投稿者:信濃町の人びと   投稿日:2015年 4月 8日(水)13時11分52秒     通報
信越代表者会議(2008.8.24)長野研修道場より

学問であれ、文学であれ、スポーツであれ、見事な花を咲かせゆく、大いなる力は「師匠」である。

ドイツの有名な出版人であるコッタは、文豪ゲーテに伝えた。
「敬愛する導師よ、あなたの存在は、あらゆる面にわたって、さまざまな仕方で、あなたの友人たち、あなたの同時代人たちに良い影響を及ぼしております」(ジークフリート・ウンゼル卜著、西山力也ほか訳『ゲーテと出版者』法政大学出版局)

よき師の存在は、社会の針路を、平和へ、幸福へと照らし出す。 コッタは、ゲーテの全集を出版した。 「私は良質の書籍以外のものは出版しないでしょう」(前掲書)とコッタは述べる。
活字文化を担う自負と誇りがあふれていた。 光栄なことに、私の全集は、全150巻となる予定である。<『池田大作全集』が完結すると、ゲーテ全集143巻(ワイマール版)を超える>

これこそ、戦後の最大の苦境のなかで、わが師・戸田先生が、万般の学問の核心を打ち込んでくださったおかげにほかならない。 書くことは戦いだ。 広布のために東奔西走し、私の執筆は深夜に及んだ。とくに小説『人間革命』『新・人間革命』など、日々の連載は大変である。疲れて筆が動かず、妻に口述筆記してもらうことも、たびたびであった。人知れぬペンの闘争を、夫婦して続けてきた。

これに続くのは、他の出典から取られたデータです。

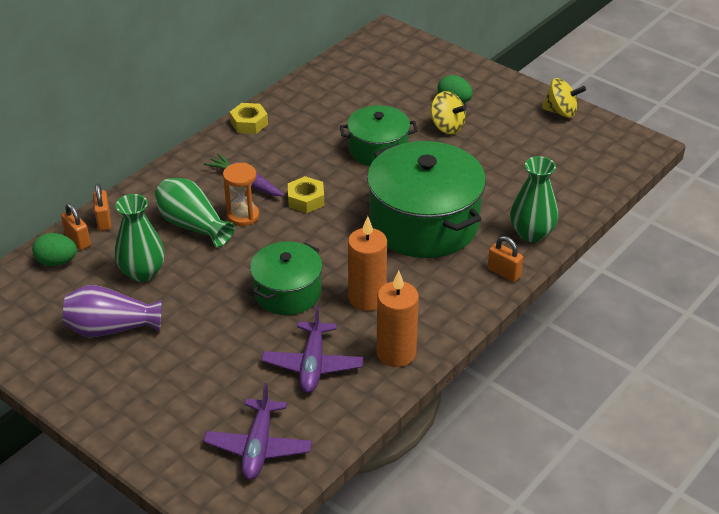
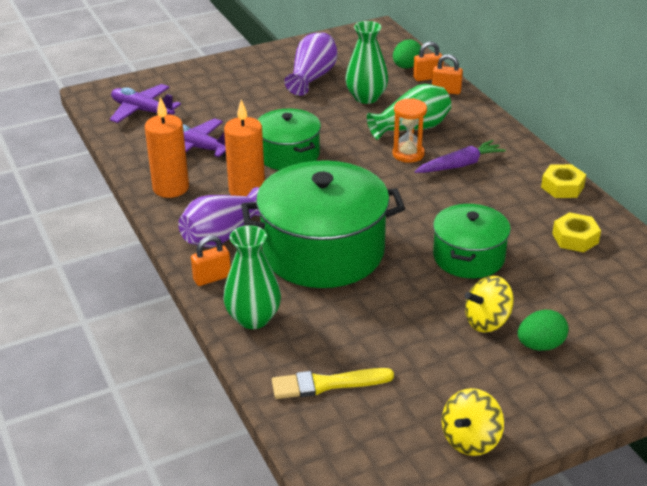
camera: 115 degrees right, 5 degrees down
(306, 200) = (409, 192): yellow nut -> yellow nut (575, 238)
(443, 289) = (223, 235): none -> purple vase
(566, 179) = (326, 384): none -> yellow brush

戸田先生が生きておられたならば、「頑張ったな」と、ほめてくださったであろう。 その原稿料も、印税も、広布のため、教育のために捧げてきた。
妻も、「それが正しいと思います。戸田先生、牧口先生も、喜んでくださるでしょう。何より学会員が喜ぶと思います」と凛として賛成してくれた。私事であるが、未来の指導者のために語り残しておきたい。

イギリスの歴史家カーライルは、師と仰ぎ、精神の父と敬うゲーテに対して、こう書き送っている。
「もし私が暗黒から救われて、或る程度の光明に達したとすれば、また私が自分自身について、私の義務や使命についていくらか知るところがあるとすれば、それは他のいかなる事情よりも、あなたの作品の研究のお蔭なのです。私は、弟子が師に対する感情を以って、そればかりでなく息子が精神的父親に対する感情を以って、常に感謝と畏敬とを、誰によりも多くあなたに捧げねばなりません」(山崎八郎訳『ゲーテ=カーライル往復書簡』岩波文庫)

師匠がいるから、勝利の軌道を歩める。 師匠がいるから、増上慢を打ち破れる。 師匠がいるから、人間革命できるのだ。 仏法の師匠は、正しい法を教え、弘める。師弟の破壊は、仏法の破壊だ。障魔は、卑劣にも、師に襲いかかる。その師を護らずして、何の弟子か。これが根幹だ。これが主であり、他の問題は従なのだ。魂の支柱が腐れば、正義の城は崩れてしまう。 時流がどうあれ、社会がどう動こうと、師弟という柱は、ゆるがせにしてはならない。